Notaries do not notarize photographs. As a notary, we do not have the authority to “certify” the authenticity of a photograph. In this situation we would administer an oath or affirmation to a person who makes a sworn statement (an affidavit) about that photograph. The statement could be printed on the back of the photograph if it is large enough, or the photo could be attached to a separate written affidavit. In this example we are not notarizing or certifying the trueness of that photograph, instead, we are performing a notarial act for the person who is making a sworn statement about the photograph.

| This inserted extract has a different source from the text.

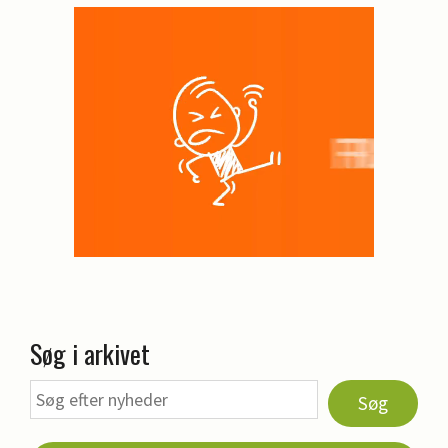
Søg i arkivet
Søg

What ID is needed to verify identity?


1. Current driver's license or non-driver identification card from any state, Canada, Mexico, or United States Territory
2. Current U.S. passport
3. Current Identification card issued by any branch of U.S. Armed Forces
4. Current Identification card issued by the U.S. Citizenship and Immigration Services (USCIS), such as a Permanent Resident Card (sometimes called a "green card")
5. Inmate identification cards issued in federal and state prisons

We can not rely solely on documents such as birth certificates, social security cards or credit cards as a primary identification document to identify you. Such cards may be of assistance ONLY in resolving a minor discrepancy between the name on the document and the name on the ID card. An example would be that the signer's middle initial appears in his name on the document but there is no middle initial on his driver's license. A secondary source of ID that has his middle initial may be used to solve this problem.

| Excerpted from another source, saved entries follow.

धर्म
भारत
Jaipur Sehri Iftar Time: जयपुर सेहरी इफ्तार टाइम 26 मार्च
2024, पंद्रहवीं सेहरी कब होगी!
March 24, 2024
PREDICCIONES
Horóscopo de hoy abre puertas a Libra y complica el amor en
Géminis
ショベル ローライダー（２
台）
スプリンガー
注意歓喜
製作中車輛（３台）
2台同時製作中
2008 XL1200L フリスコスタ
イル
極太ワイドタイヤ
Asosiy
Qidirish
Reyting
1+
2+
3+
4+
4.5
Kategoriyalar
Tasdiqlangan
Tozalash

Does the document date matter?


The document's date is immaterial to the notary, even if it appears as a future effective date. The notary simply avoids confusing the document date with the date the notarial act is performed. The notary must always record the actual date of notarization. The signer's signature date, however, is of utmost concern to the notary. It cannot be a date in the future, or if the document was signed in the notary's presence, it cannot be dated any date other than that of the notarial act.





The information presented on this page was collected from public sources and is provided only as a service. No attempt was made to interpret state or federal laws or dispense legal advice. Please contact an attorney for any legal advice and guidance. JT Notary is not a legal firm or associated with a legal firm and does not prepare or offer advice on the preparation or execution of documents outside of the notarial authority.